WRITTEN PROBLEM: Copy every line of the data below verbatim.

Data excerpted from a collection:
● ● ● ● ●

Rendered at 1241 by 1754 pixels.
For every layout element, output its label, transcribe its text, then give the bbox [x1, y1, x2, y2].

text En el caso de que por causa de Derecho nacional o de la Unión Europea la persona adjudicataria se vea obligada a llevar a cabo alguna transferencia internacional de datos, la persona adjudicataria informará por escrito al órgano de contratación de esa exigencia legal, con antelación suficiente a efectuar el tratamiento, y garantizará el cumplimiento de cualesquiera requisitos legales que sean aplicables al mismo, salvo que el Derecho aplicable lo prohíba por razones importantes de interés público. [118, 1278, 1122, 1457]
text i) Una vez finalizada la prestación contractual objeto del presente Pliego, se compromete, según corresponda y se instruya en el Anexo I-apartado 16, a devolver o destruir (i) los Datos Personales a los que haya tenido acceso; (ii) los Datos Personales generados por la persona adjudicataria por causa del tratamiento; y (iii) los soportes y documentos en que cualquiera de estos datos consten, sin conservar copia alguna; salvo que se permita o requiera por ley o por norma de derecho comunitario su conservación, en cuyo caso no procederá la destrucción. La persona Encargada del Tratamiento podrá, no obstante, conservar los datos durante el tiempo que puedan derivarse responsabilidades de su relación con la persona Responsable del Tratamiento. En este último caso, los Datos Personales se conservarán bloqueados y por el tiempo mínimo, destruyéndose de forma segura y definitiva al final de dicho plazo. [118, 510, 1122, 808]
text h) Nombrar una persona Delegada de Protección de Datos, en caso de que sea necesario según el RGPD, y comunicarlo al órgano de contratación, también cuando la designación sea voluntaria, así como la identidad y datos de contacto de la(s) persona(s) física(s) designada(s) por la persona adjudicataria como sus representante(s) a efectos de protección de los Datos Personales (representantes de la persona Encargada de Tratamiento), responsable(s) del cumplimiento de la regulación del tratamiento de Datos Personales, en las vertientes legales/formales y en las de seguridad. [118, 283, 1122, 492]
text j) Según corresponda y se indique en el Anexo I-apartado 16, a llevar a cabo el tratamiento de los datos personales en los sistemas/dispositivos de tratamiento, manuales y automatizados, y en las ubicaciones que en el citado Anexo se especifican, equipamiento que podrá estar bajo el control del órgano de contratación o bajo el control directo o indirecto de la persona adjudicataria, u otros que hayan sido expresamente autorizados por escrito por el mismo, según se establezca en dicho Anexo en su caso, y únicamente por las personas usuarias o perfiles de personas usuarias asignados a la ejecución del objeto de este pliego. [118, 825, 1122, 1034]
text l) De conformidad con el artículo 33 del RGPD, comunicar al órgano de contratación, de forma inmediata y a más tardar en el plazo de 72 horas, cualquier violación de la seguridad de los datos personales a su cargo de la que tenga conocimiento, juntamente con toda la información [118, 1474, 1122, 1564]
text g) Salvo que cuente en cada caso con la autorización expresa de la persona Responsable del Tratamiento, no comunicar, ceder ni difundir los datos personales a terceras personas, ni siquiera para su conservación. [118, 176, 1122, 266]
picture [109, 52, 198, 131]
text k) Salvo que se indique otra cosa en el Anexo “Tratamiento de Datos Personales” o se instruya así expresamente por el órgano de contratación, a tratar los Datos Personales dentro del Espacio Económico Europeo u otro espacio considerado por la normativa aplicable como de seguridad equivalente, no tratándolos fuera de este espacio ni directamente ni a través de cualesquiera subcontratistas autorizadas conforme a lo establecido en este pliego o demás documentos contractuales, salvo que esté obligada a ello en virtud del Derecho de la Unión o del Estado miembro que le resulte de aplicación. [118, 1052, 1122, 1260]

● ● ● ● ●

EXERCISE OUTPUT:
Rendered at 1241 by 1754 pixels.
For every layout element, output its label, transcribe its text, then give the bbox [x1, y1, x2, y2].

text En el caso de que por causa de Derecho nacional o de la Unión Europea la persona adjudicataria se vea obligada a llevar a cabo alguna transferencia internacional de datos, la persona adjudicataria informará por escrito al órgano de contratación de esa exigencia legal, con antelación suficiente a efectuar el tratamiento, y garantizará el cumplimiento de cualesquiera requisitos legales que sean aplicables al mismo, salvo que el Derecho aplicable lo prohíba por razones importantes de interés público. [118, 1278, 1122, 1457]
text i) Una vez finalizada la prestación contractual objeto del presente Pliego, se compromete, según corresponda y se instruya en el Anexo I-apartado 16, a devolver o destruir (i) los Datos Personales a los que haya tenido acceso; (ii) los Datos Personales generados por la persona adjudicataria por causa del tratamiento; y (iii) los soportes y documentos en que cualquiera de estos datos consten, sin conservar copia alguna; salvo que se permita o requiera por ley o por norma de derecho comunitario su conservación, en cuyo caso no procederá la destrucción. La persona Encargada del Tratamiento podrá, no obstante, conservar los datos durante el tiempo que puedan derivarse responsabilidades de su relación con la persona Responsable del Tratamiento. En este último caso, los Datos Personales se conservarán bloqueados y por el tiempo mínimo, destruyéndose de forma segura y definitiva al final de dicho plazo. [118, 510, 1122, 808]
text h) Nombrar una persona Delegada de Protección de Datos, en caso de que sea necesario según el RGPD, y comunicarlo al órgano de contratación, también cuando la designación sea voluntaria, así como la identidad y datos de contacto de la(s) persona(s) física(s) designada(s) por la persona adjudicataria como sus representante(s) a efectos de protección de los Datos Personales (representantes de la persona Encargada de Tratamiento), responsable(s) del cumplimiento de la regulación del tratamiento de Datos Personales, en las vertientes legales/formales y en las de seguridad. [118, 283, 1122, 492]
text j) Según corresponda y se indique en el Anexo I-apartado 16, a llevar a cabo el tratamiento de los datos personales en los sistemas/dispositivos de tratamiento, manuales y automatizados, y en las ubicaciones que en el citado Anexo se especifican, equipamiento que podrá estar bajo el control del órgano de contratación o bajo el control directo o indirecto de la persona adjudicataria, u otros que hayan sido expresamente autorizados por escrito por el mismo, según se establezca en dicho Anexo en su caso, y únicamente por las personas usuarias o perfiles de personas usuarias asignados a la ejecución del objeto de este pliego. [118, 825, 1122, 1034]
text l) De conformidad con el artículo 33 del RGPD, comunicar al órgano de contratación, de forma inmediata y a más tardar en el plazo de 72 horas, cualquier violación de la seguridad de los datos personales a su cargo de la que tenga conocimiento, juntamente con toda la información [118, 1474, 1122, 1564]
text g) Salvo que cuente en cada caso con la autorización expresa de la persona Responsable del Tratamiento, no comunicar, ceder ni difundir los datos personales a terceras personas, ni siquiera para su conservación. [118, 176, 1122, 266]
picture [109, 52, 198, 131]
text k) Salvo que se indique otra cosa en el Anexo “Tratamiento de Datos Personales” o se instruya así expresamente por el órgano de contratación, a tratar los Datos Personales dentro del Espacio Económico Europeo u otro espacio considerado por la normativa aplicable como de seguridad equivalente, no tratándolos fuera de este espacio ni directamente ni a través de cualesquiera subcontratistas autorizadas conforme a lo establecido en este pliego o demás documentos contractuales, salvo que esté obligada a ello en virtud del Derecho de la Unión o del Estado miembro que le resulte de aplicación. [118, 1052, 1122, 1260]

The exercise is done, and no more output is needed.